How to complete this task :: Retype all the rows below word for word, keeping every line break where it is.
####
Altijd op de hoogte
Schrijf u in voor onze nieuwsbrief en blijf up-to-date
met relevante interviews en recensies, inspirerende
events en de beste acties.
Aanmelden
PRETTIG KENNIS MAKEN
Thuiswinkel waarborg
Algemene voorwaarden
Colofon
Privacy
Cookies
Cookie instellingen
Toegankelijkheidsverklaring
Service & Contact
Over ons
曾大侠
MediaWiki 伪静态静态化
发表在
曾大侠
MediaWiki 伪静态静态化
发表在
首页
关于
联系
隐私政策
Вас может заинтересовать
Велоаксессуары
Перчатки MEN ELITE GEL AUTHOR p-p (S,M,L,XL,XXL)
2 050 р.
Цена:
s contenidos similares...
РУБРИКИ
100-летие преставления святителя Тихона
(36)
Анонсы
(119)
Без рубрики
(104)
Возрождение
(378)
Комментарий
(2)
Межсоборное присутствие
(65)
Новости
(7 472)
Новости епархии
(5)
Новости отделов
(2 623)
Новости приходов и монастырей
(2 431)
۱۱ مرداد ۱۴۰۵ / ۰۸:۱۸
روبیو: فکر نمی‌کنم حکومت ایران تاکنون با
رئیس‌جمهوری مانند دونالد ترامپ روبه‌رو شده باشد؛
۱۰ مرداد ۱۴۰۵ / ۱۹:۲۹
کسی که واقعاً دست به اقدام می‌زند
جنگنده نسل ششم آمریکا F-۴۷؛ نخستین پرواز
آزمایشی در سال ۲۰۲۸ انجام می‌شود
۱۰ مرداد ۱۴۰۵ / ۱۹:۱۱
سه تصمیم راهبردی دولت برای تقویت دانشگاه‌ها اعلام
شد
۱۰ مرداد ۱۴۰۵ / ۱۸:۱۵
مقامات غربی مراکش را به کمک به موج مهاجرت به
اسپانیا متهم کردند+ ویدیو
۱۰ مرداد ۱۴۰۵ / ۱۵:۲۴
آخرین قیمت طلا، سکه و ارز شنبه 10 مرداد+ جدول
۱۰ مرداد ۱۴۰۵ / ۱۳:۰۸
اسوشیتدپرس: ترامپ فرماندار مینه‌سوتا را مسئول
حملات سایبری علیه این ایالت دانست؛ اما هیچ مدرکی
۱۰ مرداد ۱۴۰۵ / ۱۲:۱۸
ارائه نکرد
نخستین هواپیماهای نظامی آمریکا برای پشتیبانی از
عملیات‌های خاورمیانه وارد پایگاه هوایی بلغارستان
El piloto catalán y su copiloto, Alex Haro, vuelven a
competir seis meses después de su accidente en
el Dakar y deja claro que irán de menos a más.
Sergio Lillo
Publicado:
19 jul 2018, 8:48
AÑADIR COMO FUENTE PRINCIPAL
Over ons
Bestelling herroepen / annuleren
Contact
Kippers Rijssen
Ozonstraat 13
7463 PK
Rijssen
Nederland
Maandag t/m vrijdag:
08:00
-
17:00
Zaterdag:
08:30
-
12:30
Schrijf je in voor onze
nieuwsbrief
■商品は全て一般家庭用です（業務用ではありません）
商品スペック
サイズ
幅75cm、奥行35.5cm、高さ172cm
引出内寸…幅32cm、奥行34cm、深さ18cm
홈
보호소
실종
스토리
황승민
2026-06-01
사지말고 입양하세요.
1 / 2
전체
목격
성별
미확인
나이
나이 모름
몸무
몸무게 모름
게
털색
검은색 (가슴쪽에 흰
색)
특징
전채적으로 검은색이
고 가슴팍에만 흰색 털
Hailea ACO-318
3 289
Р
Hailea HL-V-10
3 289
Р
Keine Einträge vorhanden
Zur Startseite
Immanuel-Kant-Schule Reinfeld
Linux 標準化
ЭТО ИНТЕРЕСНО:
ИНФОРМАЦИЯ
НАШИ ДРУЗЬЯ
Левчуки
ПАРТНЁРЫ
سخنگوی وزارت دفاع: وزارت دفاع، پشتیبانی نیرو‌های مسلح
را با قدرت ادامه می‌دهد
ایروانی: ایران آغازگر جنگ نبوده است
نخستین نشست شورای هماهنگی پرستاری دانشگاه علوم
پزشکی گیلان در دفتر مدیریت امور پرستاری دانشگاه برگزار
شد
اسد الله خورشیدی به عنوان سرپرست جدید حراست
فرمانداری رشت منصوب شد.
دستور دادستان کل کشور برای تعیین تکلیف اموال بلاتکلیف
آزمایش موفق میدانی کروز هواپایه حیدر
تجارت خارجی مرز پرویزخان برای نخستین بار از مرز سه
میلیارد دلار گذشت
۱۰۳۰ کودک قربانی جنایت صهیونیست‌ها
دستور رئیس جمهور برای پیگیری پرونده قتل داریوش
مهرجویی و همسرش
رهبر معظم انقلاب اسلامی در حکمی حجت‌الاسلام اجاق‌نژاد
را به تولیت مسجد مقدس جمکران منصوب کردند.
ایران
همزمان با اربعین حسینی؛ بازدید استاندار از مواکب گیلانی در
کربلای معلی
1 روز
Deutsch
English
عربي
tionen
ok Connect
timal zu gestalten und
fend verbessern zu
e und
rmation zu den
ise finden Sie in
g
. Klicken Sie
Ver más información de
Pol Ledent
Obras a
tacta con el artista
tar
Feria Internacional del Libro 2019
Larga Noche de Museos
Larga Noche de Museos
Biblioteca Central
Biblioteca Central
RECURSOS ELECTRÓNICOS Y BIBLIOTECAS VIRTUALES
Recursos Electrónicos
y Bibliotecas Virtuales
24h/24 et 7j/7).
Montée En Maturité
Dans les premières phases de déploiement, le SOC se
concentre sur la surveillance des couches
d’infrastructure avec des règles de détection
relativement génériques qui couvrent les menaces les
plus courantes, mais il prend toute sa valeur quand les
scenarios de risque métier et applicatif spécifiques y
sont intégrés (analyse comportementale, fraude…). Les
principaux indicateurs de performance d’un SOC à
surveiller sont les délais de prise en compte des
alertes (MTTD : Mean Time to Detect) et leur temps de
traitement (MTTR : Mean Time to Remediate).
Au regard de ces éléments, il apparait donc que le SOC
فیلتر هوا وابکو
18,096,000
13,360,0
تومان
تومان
####
Solution to the exercise ::
Altijd op de hoogte
Schrijf u in voor onze nieuwsbrief en blijf up-to-date
met relevante interviews en recensies, inspirerende
events en de beste acties.
Aanmelden
PRETTIG KENNIS MAKEN
Thuiswinkel waarborg
Algemene voorwaarden
Colofon
Privacy
Cookies
Cookie instellingen
Toegankelijkheidsverklaring
Service & Contact
Over ons
曾大侠
MediaWiki 伪静态静态化
发表在
曾大侠
MediaWiki 伪静态静态化
发表在
首页
关于
联系
隐私政策
Вас может заинтересовать
Велоаксессуары
Перчатки MEN ELITE GEL AUTHOR p-p (S,M,L,XL,XXL)
2 050 р.
Цена:
s contenidos similares...
РУБРИКИ
100-летие преставления святителя Тихона
(36)
Анонсы
(119)
Без рубрики
(104)
Возрождение
(378)
Комментарий
(2)
Межсоборное присутствие
(65)
Новости
(7 472)
Новости епархии
(5)
Новости отделов
(2 623)
Новости приходов и монастырей
(2 431)
۱۱ مرداد ۱۴۰۵ / ۰۸:۱۸
روبیو: فکر نمی‌کنم حکومت ایران تاکنون با
رئیس‌جمهوری مانند دونالد ترامپ روبه‌رو شده باشد؛
۱۰ مرداد ۱۴۰۵ / ۱۹:۲۹
کسی که واقعاً دست به اقدام می‌زند
جنگنده نسل ششم آمریکا F-۴۷؛ نخستین پرواز
آزمایشی در سال ۲۰۲۸ انجام می‌شود
۱۰ مرداد ۱۴۰۵ / ۱۹:۱۱
سه تصمیم راهبردی دولت برای تقویت دانشگاه‌ها اعلام
شد
۱۰ مرداد ۱۴۰۵ / ۱۸:۱۵
مقامات غربی مراکش را به کمک به موج مهاجرت به
اسپانیا متهم کردند+ ویدیو
۱۰ مرداد ۱۴۰۵ / ۱۵:۲۴
آخرین قیمت طلا، سکه و ارز شنبه 10 مرداد+ جدول
۱۰ مرداد ۱۴۰۵ / ۱۳:۰۸
اسوشیتدپرس: ترامپ فرماندار مینه‌سوتا را مسئول
حملات سایبری علیه این ایالت دانست؛ اما هیچ مدرکی
۱۰ مرداد ۱۴۰۵ / ۱۲:۱۸
ارائه نکرد
نخستین هواپیماهای نظامی آمریکا برای پشتیبانی از
عملیات‌های خاورمیانه وارد پایگاه هوایی بلغارستان
El piloto catalán y su copiloto, Alex Haro, vuelven a
competir seis meses después de su accidente en
el Dakar y deja claro que irán de menos a más.
Sergio Lillo
Publicado:
19 jul 2018, 8:48
AÑADIR COMO FUENTE PRINCIPAL
Over ons
Bestelling herroepen / annuleren
Contact
Kippers Rijssen
Ozonstraat 13
7463 PK
Rijssen
Nederland
Maandag t/m vrijdag:
08:00
-
17:00
Zaterdag:
08:30
-
12:30
Schrijf je in voor onze
nieuwsbrief
■商品は全て一般家庭用です（業務用ではありません）
商品スペック
サイズ
幅75cm、奥行35.5cm、高さ172cm
引出内寸…幅32cm、奥行34cm、深さ18cm
홈
보호소
실종
스토리
황승민
2026-06-01
사지말고 입양하세요.
1 / 2
전체
목격
성별
미확인
나이
나이 모름
몸무
몸무게 모름
게
털색
검은색 (가슴쪽에 흰
색)
특징
전채적으로 검은색이
고 가슴팍에만 흰색 털
Hailea ACO-318
3 289
Р
Hailea HL-V-10
3 289
Р
Keine Einträge vorhanden
Zur Startseite
Immanuel-Kant-Schule Reinfeld
Linux 標準化
ЭТО ИНТЕРЕСНО:
ИНФОРМАЦИЯ
НАШИ ДРУЗЬЯ
Левчуки
ПАРТНЁРЫ
سخنگوی وزارت دفاع: وزارت دفاع، پشتیبانی نیرو‌های مسلح
را با قدرت ادامه می‌دهد
ایروانی: ایران آغازگر جنگ نبوده است
نخستین نشست شورای هماهنگی پرستاری دانشگاه علوم
پزشکی گیلان در دفتر مدیریت امور پرستاری دانشگاه برگزار
شد
اسد الله خورشیدی به عنوان سرپرست جدید حراست
فرمانداری رشت منصوب شد.
دستور دادستان کل کشور برای تعیین تکلیف اموال بلاتکلیف
آزمایش موفق میدانی کروز هواپایه حیدر
تجارت خارجی مرز پرویزخان برای نخستین بار از مرز سه
میلیارد دلار گذشت
۱۰۳۰ کودک قربانی جنایت صهیونیست‌ها
دستور رئیس جمهور برای پیگیری پرونده قتل داریوش
مهرجویی و همسرش
رهبر معظم انقلاب اسلامی در حکمی حجت‌الاسلام اجاق‌نژاد
را به تولیت مسجد مقدس جمکران منصوب کردند.
ایران
همزمان با اربعین حسینی؛ بازدید استاندار از مواکب گیلانی در
کربلای معلی
1 روز
Deutsch
English
عربي
tionen
ok Connect
timal zu gestalten und
fend verbessern zu
e und
rmation zu den
ise finden Sie in
g
. Klicken Sie
Ver más información de
Pol Ledent
Obras a
tacta con el artista
tar
Feria Internacional del Libro 2019
Larga Noche de Museos
Larga Noche de Museos
Biblioteca Central
Biblioteca Central
RECURSOS ELECTRÓNICOS Y BIBLIOTECAS VIRTUALES
Recursos Electrónicos
y Bibliotecas Virtuales
24h/24 et 7j/7).
Montée En Maturité
Dans les premières phases de déploiement, le SOC se
concentre sur la surveillance des couches
d’infrastructure avec des règles de détection
relativement génériques qui couvrent les menaces les
plus courantes, mais il prend toute sa valeur quand les
scenarios de risque métier et applicatif spécifiques y
sont intégrés (analyse comportementale, fraude…). Les
principaux indicateurs de performance d’un SOC à
surveiller sont les délais de prise en compte des
alertes (MTTD : Mean Time to Detect) et leur temps de
traitement (MTTR : Mean Time to Remediate).
Au regard de ces éléments, il apparait donc que le SOC
فیلتر هوا وابکو
18,096,000
13,360,0
تومان
تومان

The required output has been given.